(part 1 of a weekend of spirit..because I’m wordy)
Our weekend past equinox started with owl and ended with owl. Lola commented later that it seemed as though we were on the right track.. after all, our journey together had begun with owl as well. We started our visit at the Carolina Raptor Center. As we walked among the wooded setting, quiet except for our murmuring and the occasional chatter of the birds, I felt very at peace. We pretty much had the place to ourselves as dusk set in. It seemed a perfect opening for the weekend ahead.
That evening I met a joyous witch named Gabi, who was the source from which flowed the most beautiful house of spiritual bits that I have been lucky enough to set foot in – Laughingbrook Spellcrafting and Ancestral Arts. Everywhere to be found were objects of pagan artistry.. of someone’s creative soul and hard work. Their site states, ‘Pagan-made ritual tools and supplies carry a more profound love and beauty’.. yes, and the store sang with it.
I was struck with that familiar feeling of place when I first approached the hearth area.. the image of crone singing to me in lulling tones of Baba. Tables of somethings shiny, wardrobes of books and bobbles, and the hum of the many tarot decks urged me forward. I came upon what I could only describe as “the wall of bones” to my friends later. They were tucked away with other speaking things in this gorgeously twisty piece of wood that covered a good portion of the wall. I gazed at them lovingly.. you know how I feel about dem bones.

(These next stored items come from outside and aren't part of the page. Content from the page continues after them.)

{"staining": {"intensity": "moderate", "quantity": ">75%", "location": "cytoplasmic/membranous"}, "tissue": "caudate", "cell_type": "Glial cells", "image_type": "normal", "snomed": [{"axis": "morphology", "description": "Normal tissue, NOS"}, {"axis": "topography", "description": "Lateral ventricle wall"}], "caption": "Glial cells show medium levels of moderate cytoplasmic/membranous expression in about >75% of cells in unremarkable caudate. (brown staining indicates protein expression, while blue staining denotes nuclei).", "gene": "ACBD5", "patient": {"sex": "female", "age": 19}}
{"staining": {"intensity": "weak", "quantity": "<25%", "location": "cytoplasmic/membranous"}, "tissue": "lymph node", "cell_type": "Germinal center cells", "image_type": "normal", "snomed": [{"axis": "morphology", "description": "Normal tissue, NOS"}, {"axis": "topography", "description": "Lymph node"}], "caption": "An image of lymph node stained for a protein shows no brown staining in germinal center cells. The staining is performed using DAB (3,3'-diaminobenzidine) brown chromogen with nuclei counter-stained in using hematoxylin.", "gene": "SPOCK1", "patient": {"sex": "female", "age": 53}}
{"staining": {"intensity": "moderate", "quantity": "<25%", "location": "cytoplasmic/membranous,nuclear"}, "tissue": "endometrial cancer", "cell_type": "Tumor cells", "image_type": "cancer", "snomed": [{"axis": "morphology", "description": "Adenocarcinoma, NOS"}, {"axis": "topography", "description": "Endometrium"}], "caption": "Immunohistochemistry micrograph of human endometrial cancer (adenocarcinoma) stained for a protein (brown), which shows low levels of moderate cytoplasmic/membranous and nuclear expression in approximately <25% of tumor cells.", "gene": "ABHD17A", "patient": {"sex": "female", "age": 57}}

I wound my way even further into another room which housed a beautiful altar. I was told one could leave things there to retrieve at a later date. It whispered to me but I restrained myself from touching anything on it out of respect, it was an idea that I loved.. and still there was yet another room calling to be explored. There I found many jars of lovelies.. a snake in particular caught my heart and I may have to go back for him. I feel sure he is curled up waiting still for my revisit. And speaking of heart, remember my earlier mention of that joyous soul? She said to me later, with sincerity wrapped around every word that I had a home there now. I feel like our world needs more souls such as hers, and yes.. even though I live quite a bit away, it did feel like home.